| Aim of the task |
The answer must be a single number: how many lines in this listing hold the word "linejoin".
Top of Data to process
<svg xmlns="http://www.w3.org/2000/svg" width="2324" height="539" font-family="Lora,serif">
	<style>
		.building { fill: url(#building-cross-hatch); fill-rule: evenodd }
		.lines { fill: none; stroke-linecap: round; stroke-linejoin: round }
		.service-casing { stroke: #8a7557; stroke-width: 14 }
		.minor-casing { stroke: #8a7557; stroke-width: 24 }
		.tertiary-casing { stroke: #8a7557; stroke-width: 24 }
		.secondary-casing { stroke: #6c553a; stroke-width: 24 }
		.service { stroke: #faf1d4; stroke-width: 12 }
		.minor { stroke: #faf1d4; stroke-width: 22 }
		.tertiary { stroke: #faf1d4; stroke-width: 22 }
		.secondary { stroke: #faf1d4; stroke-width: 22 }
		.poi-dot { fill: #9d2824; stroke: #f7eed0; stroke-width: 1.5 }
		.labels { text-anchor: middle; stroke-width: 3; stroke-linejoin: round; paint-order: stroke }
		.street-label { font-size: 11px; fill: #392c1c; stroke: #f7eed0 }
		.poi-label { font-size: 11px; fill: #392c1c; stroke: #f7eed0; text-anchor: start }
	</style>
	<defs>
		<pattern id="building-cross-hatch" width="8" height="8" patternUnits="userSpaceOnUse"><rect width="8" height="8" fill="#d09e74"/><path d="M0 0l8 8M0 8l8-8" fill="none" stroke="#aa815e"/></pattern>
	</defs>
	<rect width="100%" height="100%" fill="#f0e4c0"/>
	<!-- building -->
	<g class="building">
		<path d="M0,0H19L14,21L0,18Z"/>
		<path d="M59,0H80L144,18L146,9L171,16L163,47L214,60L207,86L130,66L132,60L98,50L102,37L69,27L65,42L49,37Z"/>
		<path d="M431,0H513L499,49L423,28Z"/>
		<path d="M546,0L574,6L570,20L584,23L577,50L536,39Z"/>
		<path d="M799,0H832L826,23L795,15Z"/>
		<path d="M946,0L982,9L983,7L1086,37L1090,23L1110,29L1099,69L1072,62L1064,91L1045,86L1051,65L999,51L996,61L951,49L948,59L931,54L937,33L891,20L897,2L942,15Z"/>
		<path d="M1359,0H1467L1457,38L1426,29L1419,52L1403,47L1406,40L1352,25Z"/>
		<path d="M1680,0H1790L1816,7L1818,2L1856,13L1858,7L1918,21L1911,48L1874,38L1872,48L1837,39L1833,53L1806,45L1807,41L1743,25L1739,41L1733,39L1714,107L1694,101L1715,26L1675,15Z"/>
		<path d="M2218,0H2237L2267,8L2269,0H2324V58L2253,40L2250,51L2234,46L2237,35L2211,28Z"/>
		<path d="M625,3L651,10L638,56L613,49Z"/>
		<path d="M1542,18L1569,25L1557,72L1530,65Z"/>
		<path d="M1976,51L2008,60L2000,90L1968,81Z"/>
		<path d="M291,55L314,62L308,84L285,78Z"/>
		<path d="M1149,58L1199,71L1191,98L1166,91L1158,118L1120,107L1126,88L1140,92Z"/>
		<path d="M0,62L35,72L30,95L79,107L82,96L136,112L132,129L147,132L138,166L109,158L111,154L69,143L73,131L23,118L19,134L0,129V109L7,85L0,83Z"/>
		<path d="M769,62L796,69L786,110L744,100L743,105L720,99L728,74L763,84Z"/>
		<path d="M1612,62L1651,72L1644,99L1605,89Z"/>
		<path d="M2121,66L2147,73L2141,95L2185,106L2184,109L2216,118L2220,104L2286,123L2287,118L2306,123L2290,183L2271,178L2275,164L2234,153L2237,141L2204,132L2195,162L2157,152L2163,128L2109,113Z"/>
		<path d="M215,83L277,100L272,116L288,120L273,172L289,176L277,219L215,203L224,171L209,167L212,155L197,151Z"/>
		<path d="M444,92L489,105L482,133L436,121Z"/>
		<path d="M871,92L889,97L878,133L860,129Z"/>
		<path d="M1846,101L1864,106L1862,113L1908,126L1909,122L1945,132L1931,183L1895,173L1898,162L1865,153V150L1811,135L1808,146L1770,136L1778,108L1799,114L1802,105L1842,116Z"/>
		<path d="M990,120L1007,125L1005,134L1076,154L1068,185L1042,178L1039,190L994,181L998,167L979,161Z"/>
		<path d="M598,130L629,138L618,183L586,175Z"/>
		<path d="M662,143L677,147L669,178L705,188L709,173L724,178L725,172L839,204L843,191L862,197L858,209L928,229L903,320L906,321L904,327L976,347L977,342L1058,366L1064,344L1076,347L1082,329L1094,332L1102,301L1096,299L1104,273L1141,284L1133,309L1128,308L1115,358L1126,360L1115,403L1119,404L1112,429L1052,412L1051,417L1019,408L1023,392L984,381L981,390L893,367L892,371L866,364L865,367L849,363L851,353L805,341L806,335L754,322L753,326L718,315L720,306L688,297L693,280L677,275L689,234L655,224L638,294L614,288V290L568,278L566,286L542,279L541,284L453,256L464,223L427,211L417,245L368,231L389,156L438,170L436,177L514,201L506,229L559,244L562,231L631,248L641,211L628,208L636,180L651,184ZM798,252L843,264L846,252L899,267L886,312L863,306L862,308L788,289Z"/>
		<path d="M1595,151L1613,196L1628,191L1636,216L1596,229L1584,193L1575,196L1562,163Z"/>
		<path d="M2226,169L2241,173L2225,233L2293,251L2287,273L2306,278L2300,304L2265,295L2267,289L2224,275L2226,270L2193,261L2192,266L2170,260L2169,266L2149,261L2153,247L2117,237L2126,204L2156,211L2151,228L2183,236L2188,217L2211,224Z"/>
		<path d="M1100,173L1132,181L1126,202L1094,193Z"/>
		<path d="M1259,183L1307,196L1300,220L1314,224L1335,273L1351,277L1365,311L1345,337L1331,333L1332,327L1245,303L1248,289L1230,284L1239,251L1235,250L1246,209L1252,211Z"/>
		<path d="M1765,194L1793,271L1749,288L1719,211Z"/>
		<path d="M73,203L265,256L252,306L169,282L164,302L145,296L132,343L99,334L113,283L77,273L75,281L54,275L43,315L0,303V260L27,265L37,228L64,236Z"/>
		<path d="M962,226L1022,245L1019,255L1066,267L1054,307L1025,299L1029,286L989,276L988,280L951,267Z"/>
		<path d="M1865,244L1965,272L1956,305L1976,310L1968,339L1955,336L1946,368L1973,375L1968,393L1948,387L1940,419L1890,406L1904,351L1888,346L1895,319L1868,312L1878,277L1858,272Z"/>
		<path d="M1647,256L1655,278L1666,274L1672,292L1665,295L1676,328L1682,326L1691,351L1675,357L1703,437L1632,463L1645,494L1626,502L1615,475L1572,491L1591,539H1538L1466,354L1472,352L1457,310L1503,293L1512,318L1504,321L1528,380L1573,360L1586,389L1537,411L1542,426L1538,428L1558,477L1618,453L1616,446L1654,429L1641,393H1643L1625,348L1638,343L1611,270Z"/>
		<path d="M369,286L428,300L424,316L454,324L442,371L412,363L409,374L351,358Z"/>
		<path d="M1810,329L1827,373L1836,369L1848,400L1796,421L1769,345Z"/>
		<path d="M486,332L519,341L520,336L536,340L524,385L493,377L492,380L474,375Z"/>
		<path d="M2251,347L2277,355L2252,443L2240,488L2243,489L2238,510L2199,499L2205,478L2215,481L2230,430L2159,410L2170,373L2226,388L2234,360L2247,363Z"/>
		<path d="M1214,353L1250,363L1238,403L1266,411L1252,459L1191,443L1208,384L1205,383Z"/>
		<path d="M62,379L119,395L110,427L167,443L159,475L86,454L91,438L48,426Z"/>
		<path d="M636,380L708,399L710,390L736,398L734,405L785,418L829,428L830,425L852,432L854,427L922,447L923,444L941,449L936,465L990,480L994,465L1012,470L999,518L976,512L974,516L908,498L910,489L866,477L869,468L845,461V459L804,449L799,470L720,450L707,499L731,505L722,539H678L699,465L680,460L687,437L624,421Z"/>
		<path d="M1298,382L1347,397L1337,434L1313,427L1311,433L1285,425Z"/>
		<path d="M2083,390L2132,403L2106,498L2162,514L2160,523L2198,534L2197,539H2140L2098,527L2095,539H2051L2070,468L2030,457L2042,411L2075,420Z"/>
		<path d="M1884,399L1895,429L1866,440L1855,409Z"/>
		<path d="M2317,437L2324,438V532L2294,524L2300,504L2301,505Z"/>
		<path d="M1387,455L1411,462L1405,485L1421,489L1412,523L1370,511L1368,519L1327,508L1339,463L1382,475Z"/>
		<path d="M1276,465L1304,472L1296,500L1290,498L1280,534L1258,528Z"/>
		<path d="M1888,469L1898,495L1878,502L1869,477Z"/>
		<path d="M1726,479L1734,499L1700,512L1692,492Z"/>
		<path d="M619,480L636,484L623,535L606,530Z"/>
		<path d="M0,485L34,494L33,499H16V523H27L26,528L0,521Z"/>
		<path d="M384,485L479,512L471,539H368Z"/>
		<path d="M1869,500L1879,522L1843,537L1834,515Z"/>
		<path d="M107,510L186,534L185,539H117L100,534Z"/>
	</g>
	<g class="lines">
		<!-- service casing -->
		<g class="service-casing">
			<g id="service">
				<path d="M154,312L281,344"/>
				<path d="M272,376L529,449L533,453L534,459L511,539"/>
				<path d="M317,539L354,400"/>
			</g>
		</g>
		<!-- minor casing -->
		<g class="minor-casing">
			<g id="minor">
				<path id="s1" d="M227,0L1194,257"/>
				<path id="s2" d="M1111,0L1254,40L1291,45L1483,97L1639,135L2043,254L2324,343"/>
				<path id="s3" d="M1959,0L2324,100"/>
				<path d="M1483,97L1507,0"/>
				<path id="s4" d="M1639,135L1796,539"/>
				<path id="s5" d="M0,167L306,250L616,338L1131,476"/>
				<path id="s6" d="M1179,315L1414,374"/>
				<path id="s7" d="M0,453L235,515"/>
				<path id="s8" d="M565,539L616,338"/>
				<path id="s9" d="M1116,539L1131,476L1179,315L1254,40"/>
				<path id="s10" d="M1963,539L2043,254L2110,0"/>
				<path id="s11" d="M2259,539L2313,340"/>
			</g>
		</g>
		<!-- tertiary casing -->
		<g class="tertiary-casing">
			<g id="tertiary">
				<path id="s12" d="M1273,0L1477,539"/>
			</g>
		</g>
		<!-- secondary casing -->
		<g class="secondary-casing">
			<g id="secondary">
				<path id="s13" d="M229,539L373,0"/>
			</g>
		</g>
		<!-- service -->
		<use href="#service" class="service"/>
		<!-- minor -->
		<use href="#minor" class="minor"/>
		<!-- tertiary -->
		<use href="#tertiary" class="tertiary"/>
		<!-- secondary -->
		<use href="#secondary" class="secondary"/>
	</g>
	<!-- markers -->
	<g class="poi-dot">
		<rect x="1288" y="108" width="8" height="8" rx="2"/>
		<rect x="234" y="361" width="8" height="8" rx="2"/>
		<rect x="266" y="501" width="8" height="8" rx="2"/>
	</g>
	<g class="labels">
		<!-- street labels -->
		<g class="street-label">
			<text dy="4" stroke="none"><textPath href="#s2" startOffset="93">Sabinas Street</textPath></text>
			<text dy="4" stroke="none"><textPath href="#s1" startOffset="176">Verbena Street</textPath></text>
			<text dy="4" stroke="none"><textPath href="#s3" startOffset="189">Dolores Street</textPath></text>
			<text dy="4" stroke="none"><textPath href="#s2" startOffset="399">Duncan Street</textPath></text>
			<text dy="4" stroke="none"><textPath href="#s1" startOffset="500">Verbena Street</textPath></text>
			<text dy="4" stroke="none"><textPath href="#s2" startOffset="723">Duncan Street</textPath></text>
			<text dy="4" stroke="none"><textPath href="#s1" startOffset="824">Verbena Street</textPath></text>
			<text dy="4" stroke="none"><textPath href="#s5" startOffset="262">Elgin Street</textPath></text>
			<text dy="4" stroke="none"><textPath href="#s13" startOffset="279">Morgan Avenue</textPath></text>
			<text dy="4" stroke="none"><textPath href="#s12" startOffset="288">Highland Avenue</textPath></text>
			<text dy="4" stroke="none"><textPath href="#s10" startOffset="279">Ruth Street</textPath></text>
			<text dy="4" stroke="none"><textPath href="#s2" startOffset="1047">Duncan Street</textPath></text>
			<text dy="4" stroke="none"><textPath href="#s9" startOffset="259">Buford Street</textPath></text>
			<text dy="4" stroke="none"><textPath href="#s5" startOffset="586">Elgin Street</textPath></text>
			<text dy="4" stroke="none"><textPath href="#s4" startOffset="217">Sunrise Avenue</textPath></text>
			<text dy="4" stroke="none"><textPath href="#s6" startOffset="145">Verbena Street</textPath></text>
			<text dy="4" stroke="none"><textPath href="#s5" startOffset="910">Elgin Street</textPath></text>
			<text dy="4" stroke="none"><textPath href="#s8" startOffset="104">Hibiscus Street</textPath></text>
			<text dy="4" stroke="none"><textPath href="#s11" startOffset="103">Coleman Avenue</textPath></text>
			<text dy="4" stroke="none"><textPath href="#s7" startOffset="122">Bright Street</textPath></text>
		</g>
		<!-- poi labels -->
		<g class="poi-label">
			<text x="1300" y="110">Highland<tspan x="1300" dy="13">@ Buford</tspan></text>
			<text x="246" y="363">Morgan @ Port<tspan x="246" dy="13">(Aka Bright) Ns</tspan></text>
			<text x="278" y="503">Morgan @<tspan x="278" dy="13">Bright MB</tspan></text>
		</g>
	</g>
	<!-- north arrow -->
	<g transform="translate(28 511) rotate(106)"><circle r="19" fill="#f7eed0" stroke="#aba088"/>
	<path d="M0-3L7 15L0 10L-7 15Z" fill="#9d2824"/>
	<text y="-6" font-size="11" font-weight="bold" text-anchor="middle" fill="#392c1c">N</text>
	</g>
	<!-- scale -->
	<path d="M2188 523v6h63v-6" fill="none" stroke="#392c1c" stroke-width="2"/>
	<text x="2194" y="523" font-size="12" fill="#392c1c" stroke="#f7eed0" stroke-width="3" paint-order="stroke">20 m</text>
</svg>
Bottom of Data to process
| Answer to the exercise |
2